La liturgie fonctionne par une mise en vis-à-vis de textes de l’Ancien Testament,
la première lecture et le psaume, avec l’Evangile, dans un rapport
d’accomplissement. La seconde lecture, souvent du saint Paul, est le plus
souvent sans rapport immédiat avec les deux lectures qui l’enchâssent. Ainsi
l’Ancien Testament donne-t-il sa profondeur, pas uniquement historique mais
théologique, celle de la longue préparation à la révélation évangélique. Je parle
de profondeur théologique car c’est le même Verbe qui parle dans l’Ancien
Testament que celui qui s’est fait chair en Jésus de Nazareth et dont l’Evangile
nous rapporte l’itinéraire et l’enseignement. L’Ancien Testament n’est pas plus
le hors d’œuvre à l’Evangile que la liturgie de la Parole ne serait l’amuse-gueule
au plat de résistance, eucharistique de la messe ! C’est le même Verbe, qui
était auprès du Père, en qui le monde a été créé, qui est présent dans toute la
Bible juive et qui, au sommet de la Révélation s’est fait chair, en Jésus de
Nazareth, qui nous parle et se donne à nous dans son corps et dans son sang,
dont nous sommes les membres, animés par son Esprit, pour que nous
poursuivions son œuvre de guérison, de miséricorde dans le monde, jusqu’à ce
qu’il revienne à la fin des temps.
Si nous prenons au sérieux cette vision grandiose, qui est celle de Paul, et si
nous l’appliquons aux textes d’aujourd’hui, un petit hyatus surgit.

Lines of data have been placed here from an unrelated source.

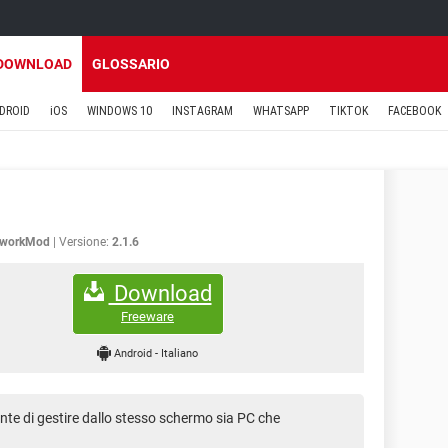
DOWNLOAD
GLOSSARIO
DROID
iOS
WINDOWS 10
INSTAGRAM
WHATSAPP
TIKTOK
FACEBOOK
kworkMod
Versione:
2.1.6
Download
Freeware
Android
-
Italiano
te di gestire dallo stesso schermo sia PC che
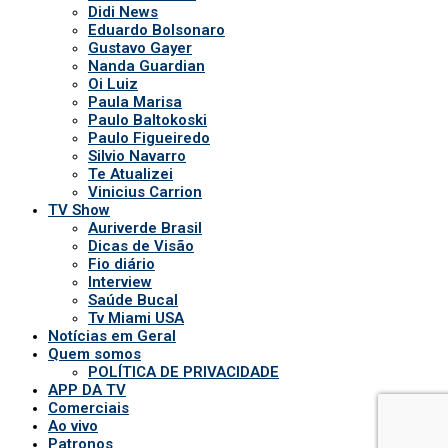
Didi News
Eduardo Bolsonaro
Gustavo Gayer
Nanda Guardian
Oi Luiz
Paula Marisa
Paulo Baltokoski
Paulo Figueiredo
Silvio Navarro
Te Atualizei
Vinicius Carrion
TV Show
Auriverde Brasil
Dicas de Visão
Fio diário
Interview
Saúde Bucal
Tv Miami USA
Notícias em Geral
Quem somos
POLÍTICA DE PRIVACIDADE
APP DA TV
Comerciais
Ao vivo
Patronos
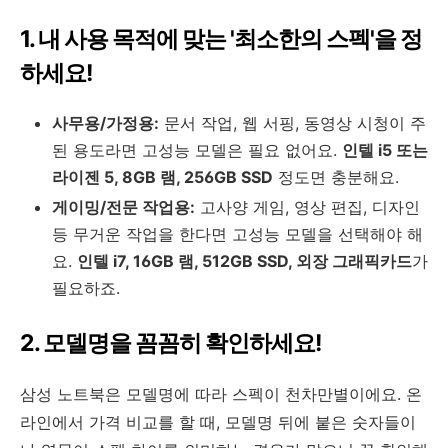
1. 내 사용 목적에 맞는 '최소한의 스펙'을 정
하세요!
사무용/가정용:
문서 작업, 웹 서핑, 동영상 시청이 주
된 용도라면 고성능 모델은 필요 없어요.
인텔 i5 또는
라이젠 5, 8GB 램, 256GB SSD
정도면 충분해요.
게이밍/전문 작업용:
고사양 게임, 영상 편집, 디자인
등 무거운 작업을 한다면 고성능 모델을 선택해야 해
요.
인텔 i7, 16GB 램, 512GB SSD, 외장 그래픽카드
가
필요하죠.
2. 모델명을 꼼꼼히 확인하세요!
삼성 노트북은 모델명에 따라 스펙이 천차만별이에요. 온
라인에서 가격 비교를 할 때, 모델명 뒤에 붙은 숫자들이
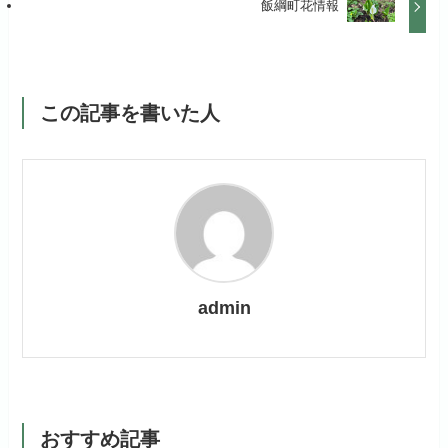
飯綱町花情報
この記事を書いた人
admin
おすすめ記事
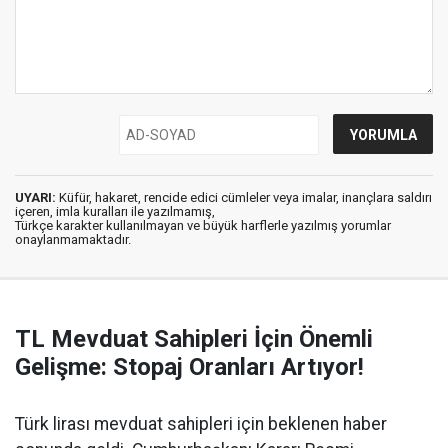
UYARI:
Küfür, hakaret, rencide edici cümleler veya imalar, inançlara saldırı
içeren, imla kuralları ile yazılmamış,
Türkçe karakter kullanılmayan ve büyük harflerle yazılmış yorumlar
onaylanmamaktadır.
TL Mevduat Sahipleri İçin Önemli
Gelişme: Stopaj Oranları Artıyor!
Türk lirası mevduat sahipleri için beklenen haber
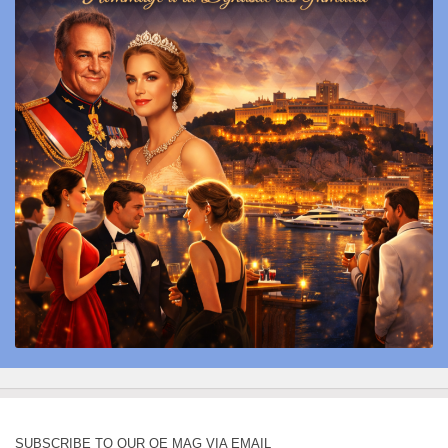
SUBSCRIBE TO OUR QE MAG VIA EMAIL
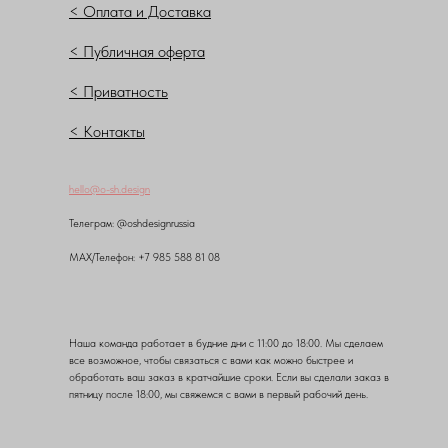
< Оплата и Доставка
< Публичная оферта
< Приватность
< Контакты
hello@o-sh.design
Teлеграм: @oshdesignrussia
MAX/Телефон: +7 985 588 81 08
Наша команда работает в будние дни с 11:00 до 18:00. Мы сделаем
все возможное, чтобы связаться с вами как можно быстрее и
обработать ваш заказ в кратчайшие сроки. Если вы сделали заказ в
пятницу после 18:00, мы свяжемся с вами в первый рабочий день.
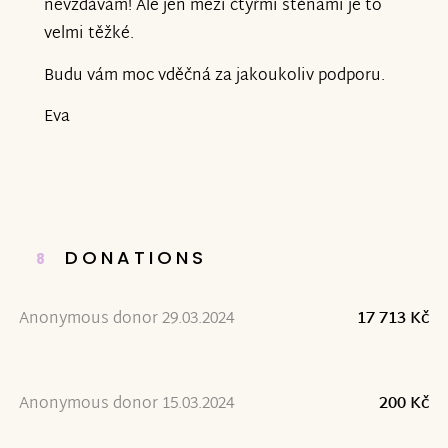
nevzdávám! Ale jen mezi čtyřmi stěnami je to
velmi těžké.
Budu vám moc vděčná za jakoukoliv podporu.
Eva
DONATIONS
8
Anonymous donor 29.03.2024
17 713 Kč
Anonymous donor 15.03.2024
200 Kč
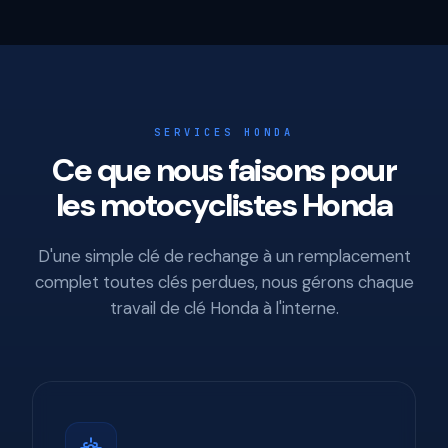
SERVICES HONDA
Ce que nous faisons pour
les motocyclistes Honda
D'une simple clé de rechange à un remplacement
complet toutes clés perdues, nous gérons chaque
travail de clé Honda à l'interne.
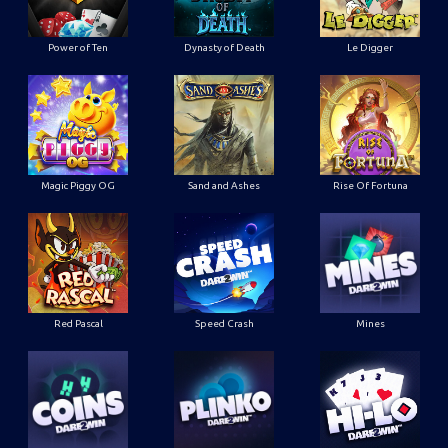
Power of Ten
Dynasty of Death
Le Digger
Magic Piggy OG
Sand and Ashes
Rise Of Fortuna
Red Pascal
Speed Crash
Mines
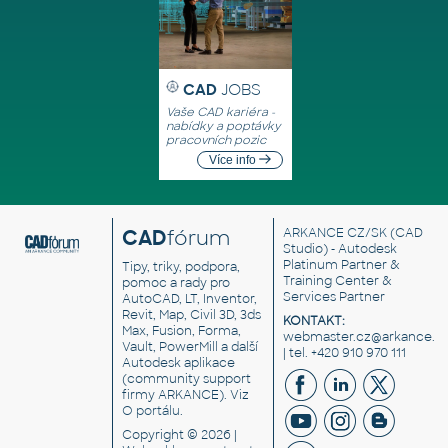
CAD
JOBS
Vaše CAD kariéra -
nabídky a poptávky
pracovních pozic
Více info
CAD
fórum
ARKANCE CZ/SK
(CAD
Studio) - Autodesk
Platinum Partner &
Tipy, triky, podpora,
Training Center &
pomoc a rady pro
Services Partner
AutoCAD, LT, Inventor,
Revit, Map, Civil 3D, 3ds
KONTAKT:
Max, Fusion, Forma,
webmaster.cz@arkance.w
Vault, PowerMill a další
| tel. +420 910 970 111
Autodesk aplikace
(community support
firmy ARKANCE). Viz
O portálu
.
Copyright © 2026 |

Dans la
première lecture, tirée du livre de la Sagesse, le sage d’Israël nous dit : « La
prière des pauvres traverse les nuées », et le psaume 33 dit à peu près la même
chose : « Un pauvre crie, le Seigneur entend » Dans l’Evangile, c’est le Verbe en
personne, Jésus, qui nous dit dans cette parabole que le publicain repart
justifié, c’est-à-dire exaucé alors que le pharisien quitte, semble-t-il, le Temple
sans être justifié. Or les publicains étaient souvent très riches, en raison des
largesses qu’ils s’octroyaient dans l’exercice de leur mission fiscale au service
de l’occupant. On en a plusieurs exemples dans l’Evangile, dont chez saint Luc
celui de Zachée. En revanche, les pharisiens menaient le plus souvent un train
de vie modeste, ils ne faisaient pas partie de l’aristocratie liée au Temple, celle
des sadducéens, et l’étude qui occupait une grande partie de leur vie, n’était
pas, pas plus à l’époque que maintenant, une source de revenus abondants.
Dans l’Evangile, c’est donc le cri du riche et non celui du pauvre que Dieu
entend. Or le Verbe, le même qui parle de manière certes voilée dans l’Ancien
Testament et en chair dans le Nouveau, ne peut se contredire ! J’arrête là, ce
qui, poussé à la limite, pourrait flirter avec le sophisme.